§ **Consignes**
1. Recopiez sans rien changer le passage du texte sur l’apprentissage implicite qui va de « 2L’apprentissage implicite se » jusqu’à « effort de mémorisation. ».
2. Pour chaque affirmation, indiquez par oui ou par non si elle s’accorde avec le texte sur l’apprentissage implicite, et citez exactement les mots du texte qui tranchent : (a) Dans l’apprentissage implicite, la personne prend conscience des caractéristiques de l’environnement. (b) Dans les situations de grammaire artificielle, les sujets sont informés des règles avant de regarder les lettres. (c) On peut demander aux sujets d’appuyer sur une touche chaque fois qu’apparaît une voyelle.

§ **Texte support**
******
2L’apprentissage implicite se manifeste par une adaptation progressive des comportements d’un individu aux caractéristiques de l’environnement avec lequel il interagit. Ceci se produit à l’insu de la personne qui ne prend pas conscience de ces caractéristiques. Cette adaptation comportementale est la manifestation d’une évolution de la façon dont sont agencés en mémoire les outils cognitifs qui contrôlent les comportements. À l’œuvre dans toutes les acquisitions développementales, ces apprentissages caractérisent le développement langagier lors duquel les capacités de compréhension et de production du langage évoluent sous l’effet des interactions avec l’environnement linguistique sans que l’enfant fasse pour cela un quelconque effort de mémorisation.
3Depuis Reber (1967, 1993), les recherches sur l’apprentissage implicite ont souvent utilisé les situations d’apprentissage dites de « grammaire artificielle ». Dans ce type de situation, dans un premier temps on demande par exemple aux sujets de regarder un écran sur lequel défilent des lettres dont la succession répond à une logique (une grammaire) stricte mais non perceptible en raison de sa trop grande complexité. Les sujets ignorent l’existence de cette logique et les consignes qui leur sont données les détournent de toute analyse de la structure des suites de lettres, par exemple on leur demande d’appuyer sur une touche à chaque fois qu’apparaît une voyelle. Ce n’est qu’ensuite que les sujets sont informés de l’existence de règles régissant la succession des lettres qu’ils ont regardées. On leur présente alors de nouvelles suites et on leur demande s’ils ont le sentiment qu’elles respectent ou non ces règles, quand bien même ils ne les ont pas identifiées consciemment.
******
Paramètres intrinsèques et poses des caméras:
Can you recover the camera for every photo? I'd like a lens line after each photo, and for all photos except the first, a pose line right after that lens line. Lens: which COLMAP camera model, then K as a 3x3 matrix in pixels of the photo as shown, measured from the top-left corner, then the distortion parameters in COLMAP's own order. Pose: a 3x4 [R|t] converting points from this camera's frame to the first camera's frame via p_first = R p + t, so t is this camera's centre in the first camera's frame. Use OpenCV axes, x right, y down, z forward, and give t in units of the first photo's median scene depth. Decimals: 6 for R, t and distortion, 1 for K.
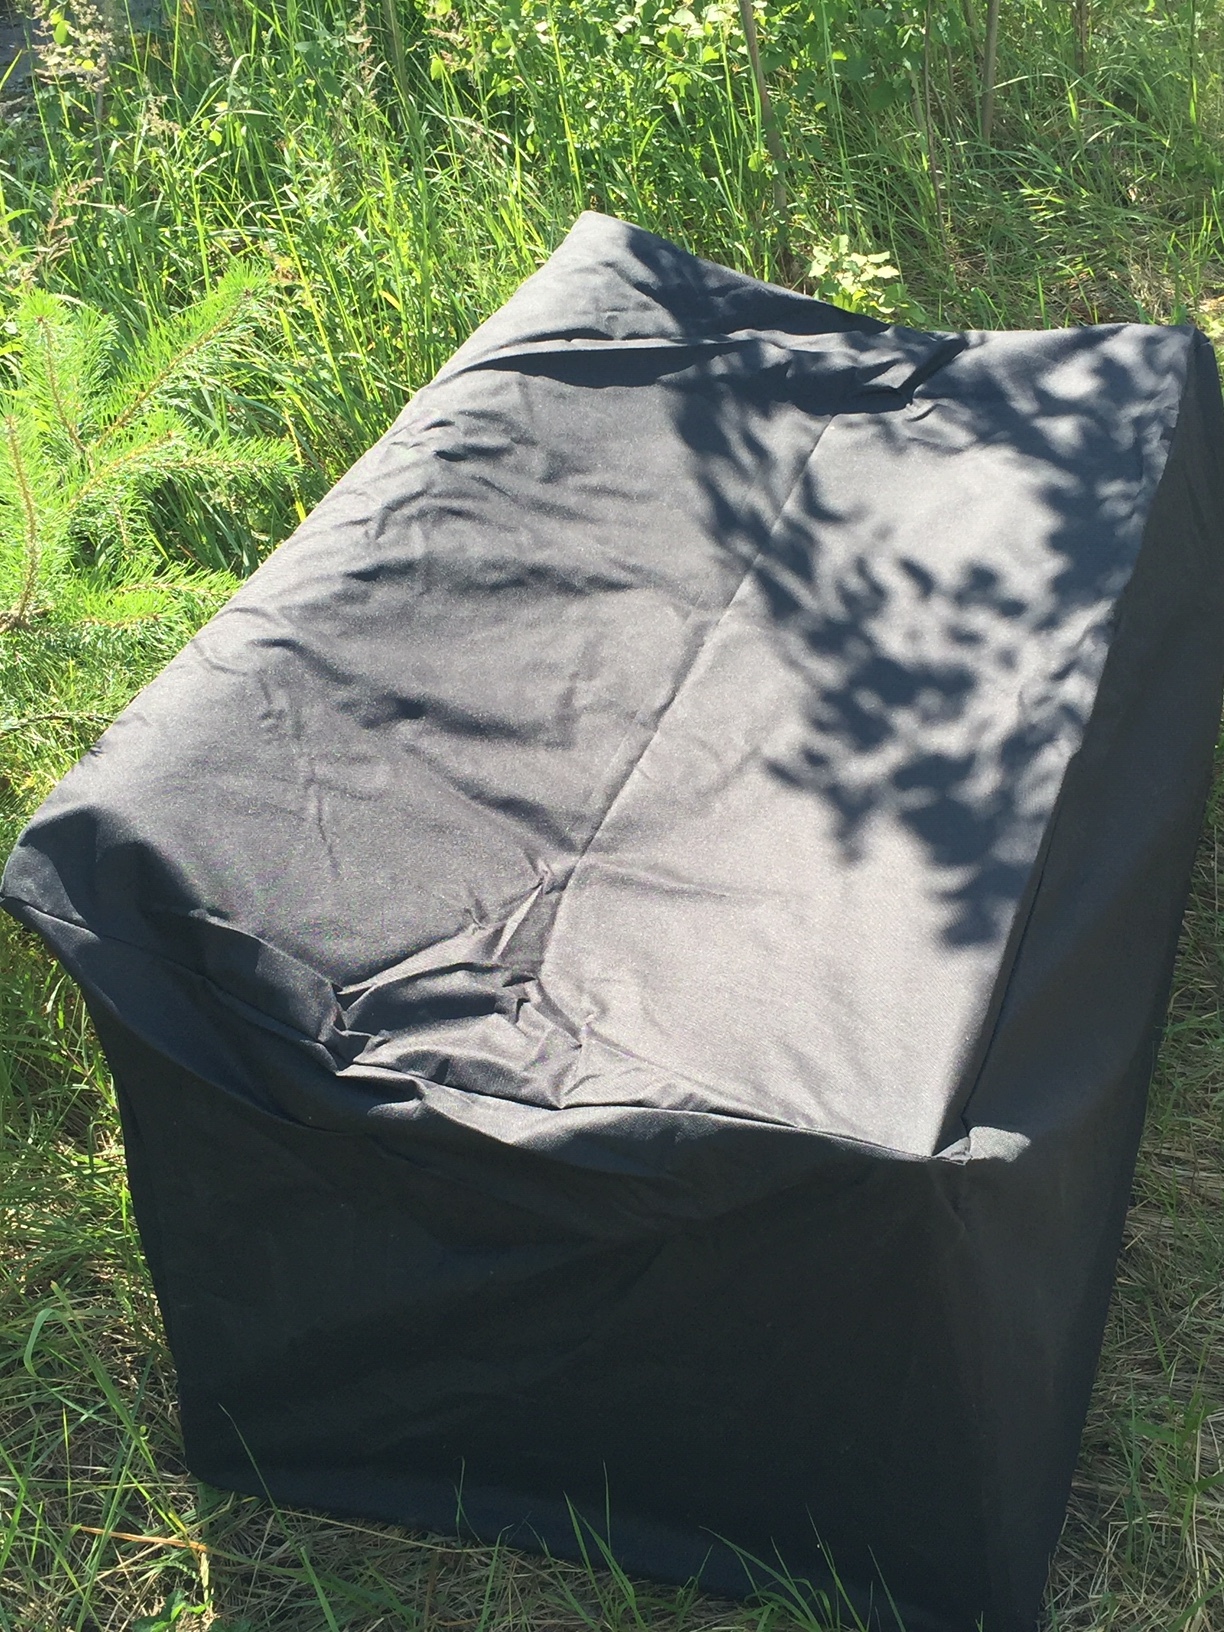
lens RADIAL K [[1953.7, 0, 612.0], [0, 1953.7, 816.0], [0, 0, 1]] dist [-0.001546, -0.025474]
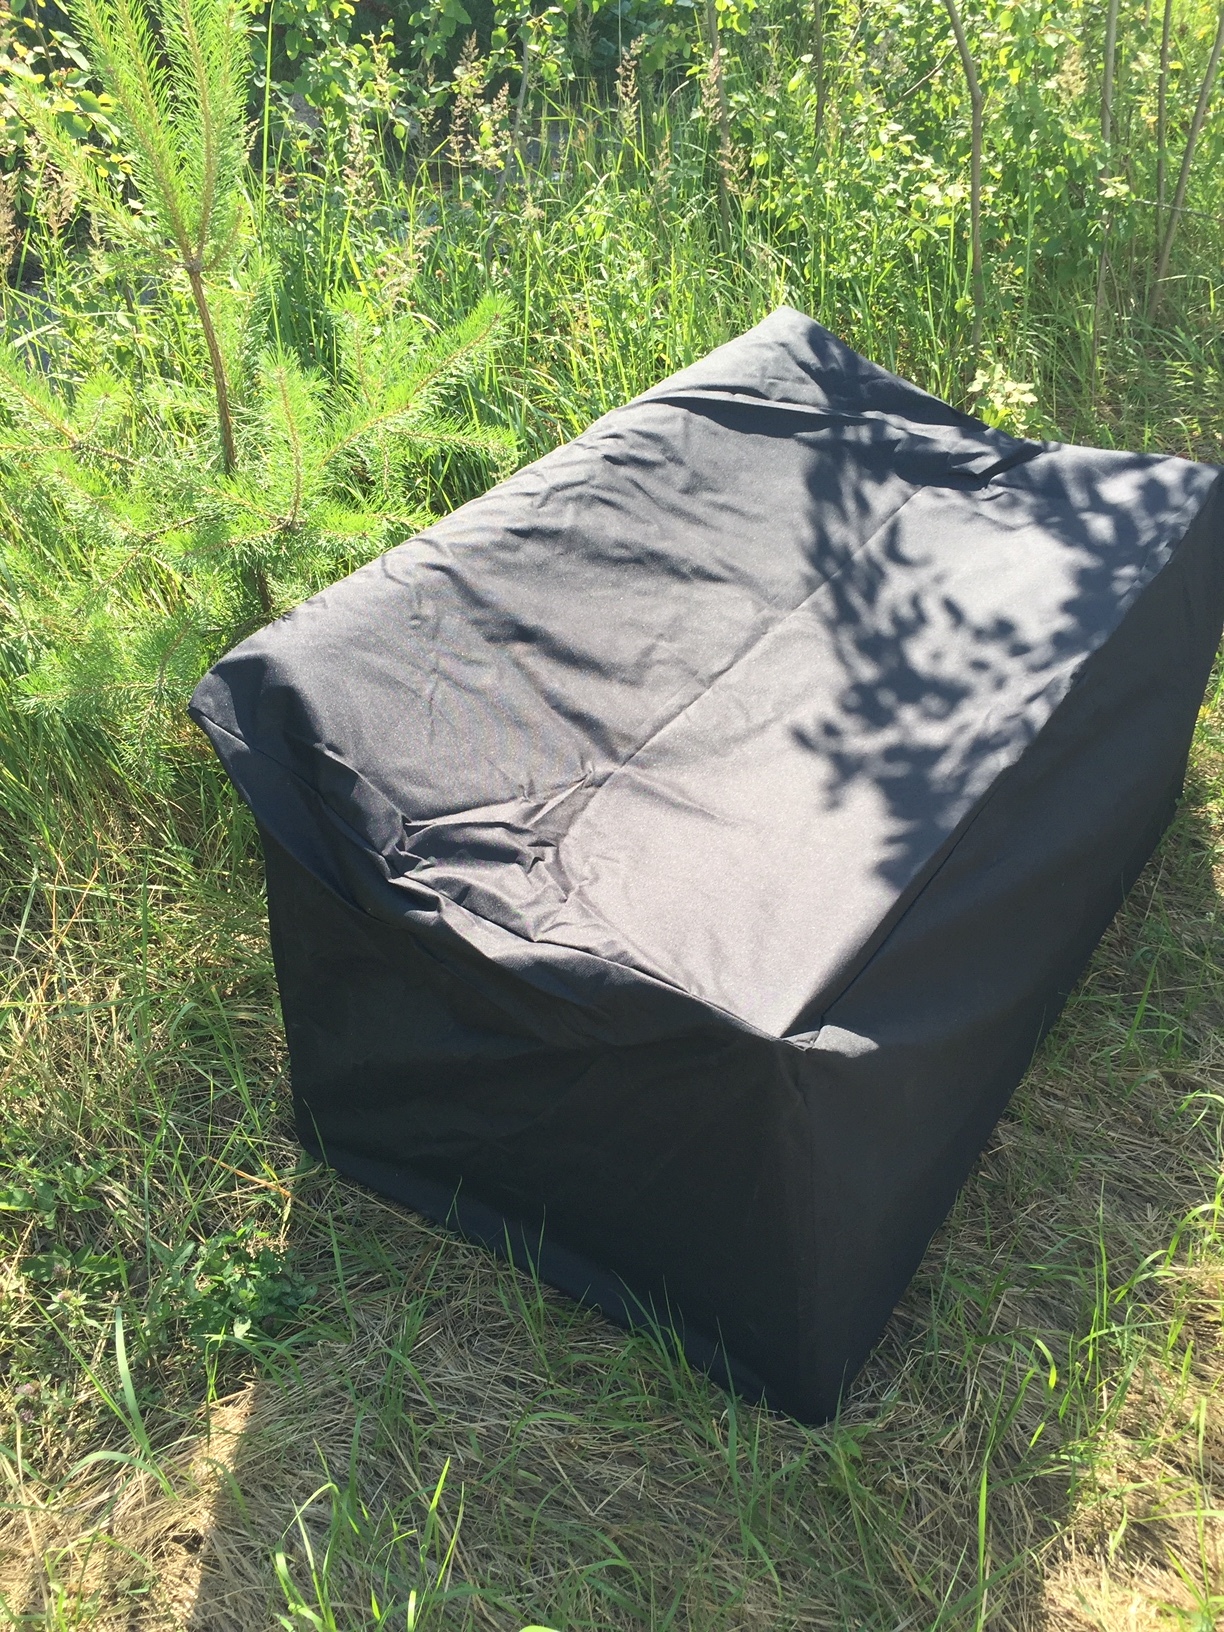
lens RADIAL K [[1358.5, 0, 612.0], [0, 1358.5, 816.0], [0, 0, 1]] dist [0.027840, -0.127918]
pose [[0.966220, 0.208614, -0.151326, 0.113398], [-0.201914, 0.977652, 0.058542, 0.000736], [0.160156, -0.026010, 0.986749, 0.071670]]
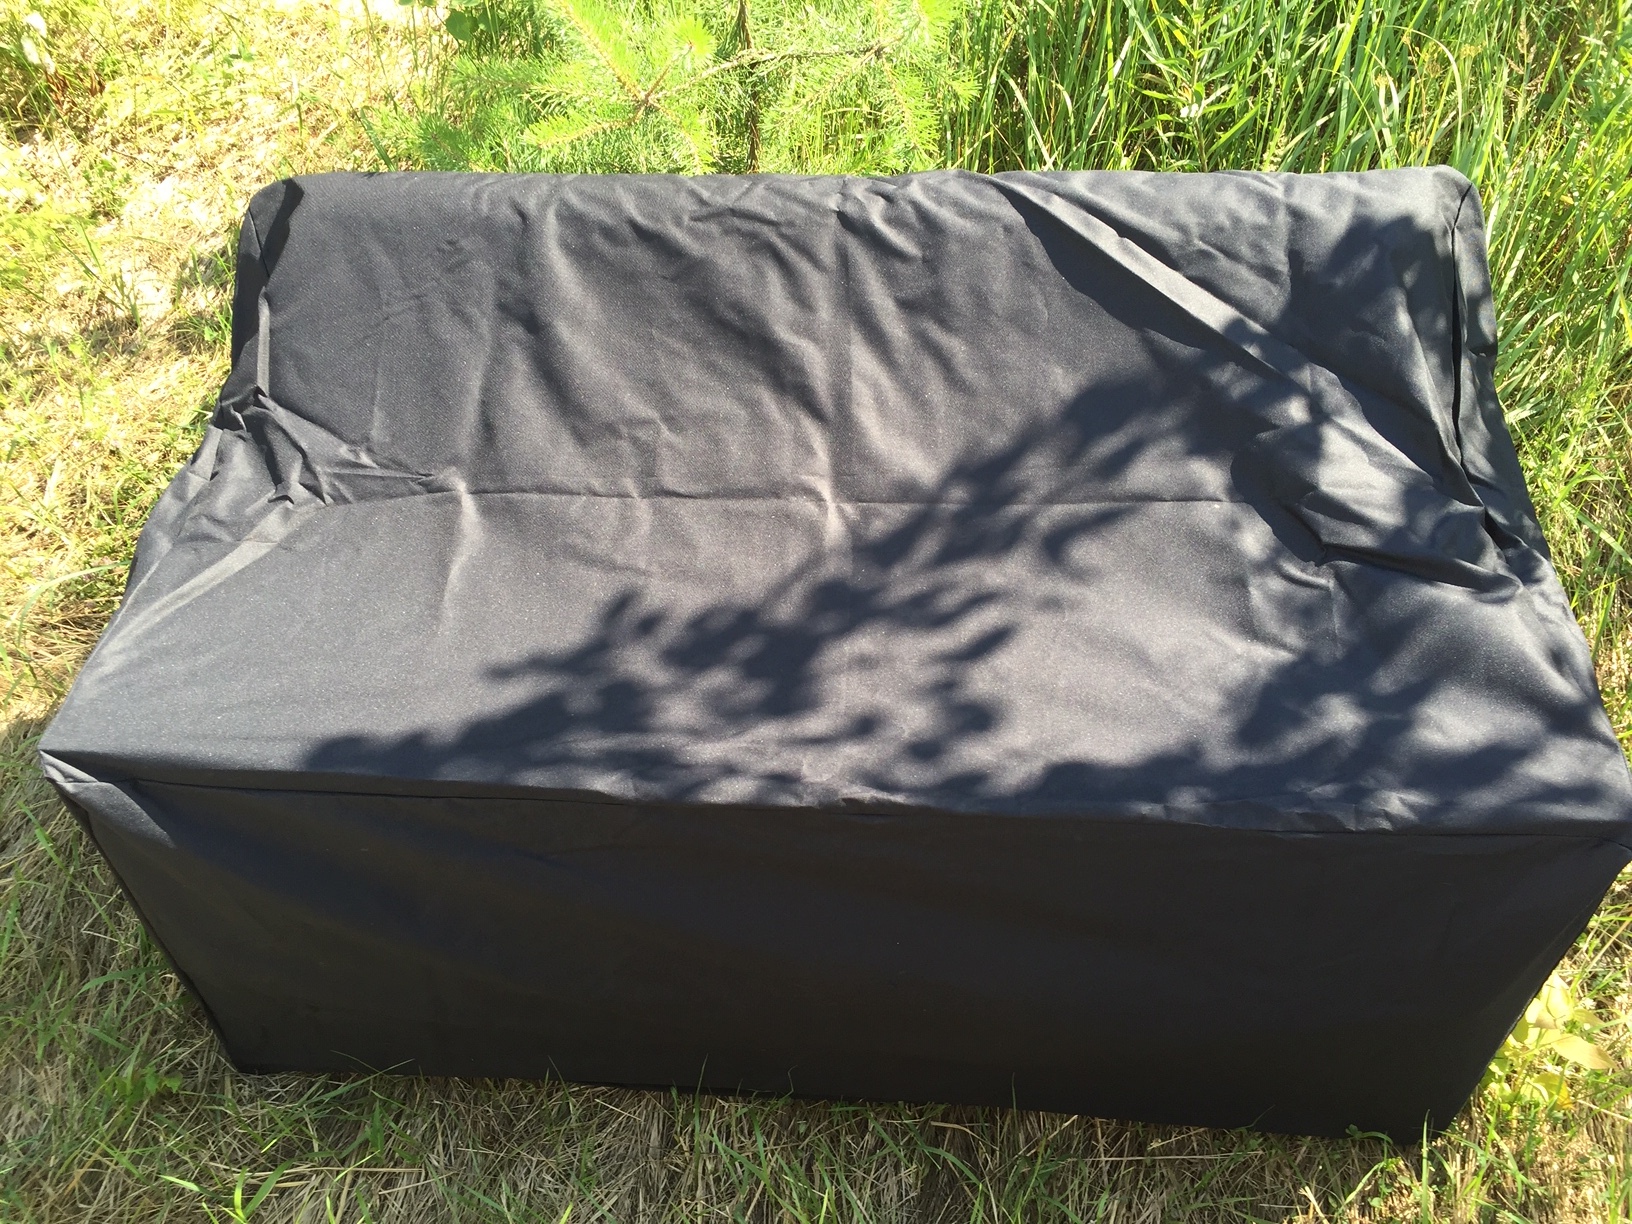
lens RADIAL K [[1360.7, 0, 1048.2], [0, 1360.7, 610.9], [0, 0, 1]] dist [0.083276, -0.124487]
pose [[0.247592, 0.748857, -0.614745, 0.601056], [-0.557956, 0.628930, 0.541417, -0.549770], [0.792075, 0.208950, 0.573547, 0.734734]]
******
§ **Corrigés**
1.
2L’apprentissage implicite se manifeste par une adaptation progressive des comportements d’un individu aux caractéristiques de l’environnement avec lequel il interagit. Ceci se produit à l’insu de la personne qui ne prend pas conscience de ces caractéristiques. Cette adaptation comportementale est la manifestation d’une évolution de la façon dont sont agencés en mémoire les outils cognitifs qui contrôlent les comportements. À l’œuvre dans toutes les acquisitions développementales, ces apprentissages caractérisent le développement langagier lors duquel les capacités de compréhension et de production du langage évoluent sous l’effet des interactions avec l’environnement linguistique sans que l’enfant fasse pour cela un quelconque effort de mémorisation.

2.
(a) Non : « Ceci se produit à l’insu de la personne qui ne prend pas conscience de ces caractéristiques. »
(b) Non : « Ce n’est qu’ensuite que les sujets sont informés de l’existence de règles régissant la succession des lettres qu’ils ont regardées. »
(c) Oui : « par exemple on leur demande d’appuyer sur une touche à chaque fois qu’apparaît une voyelle »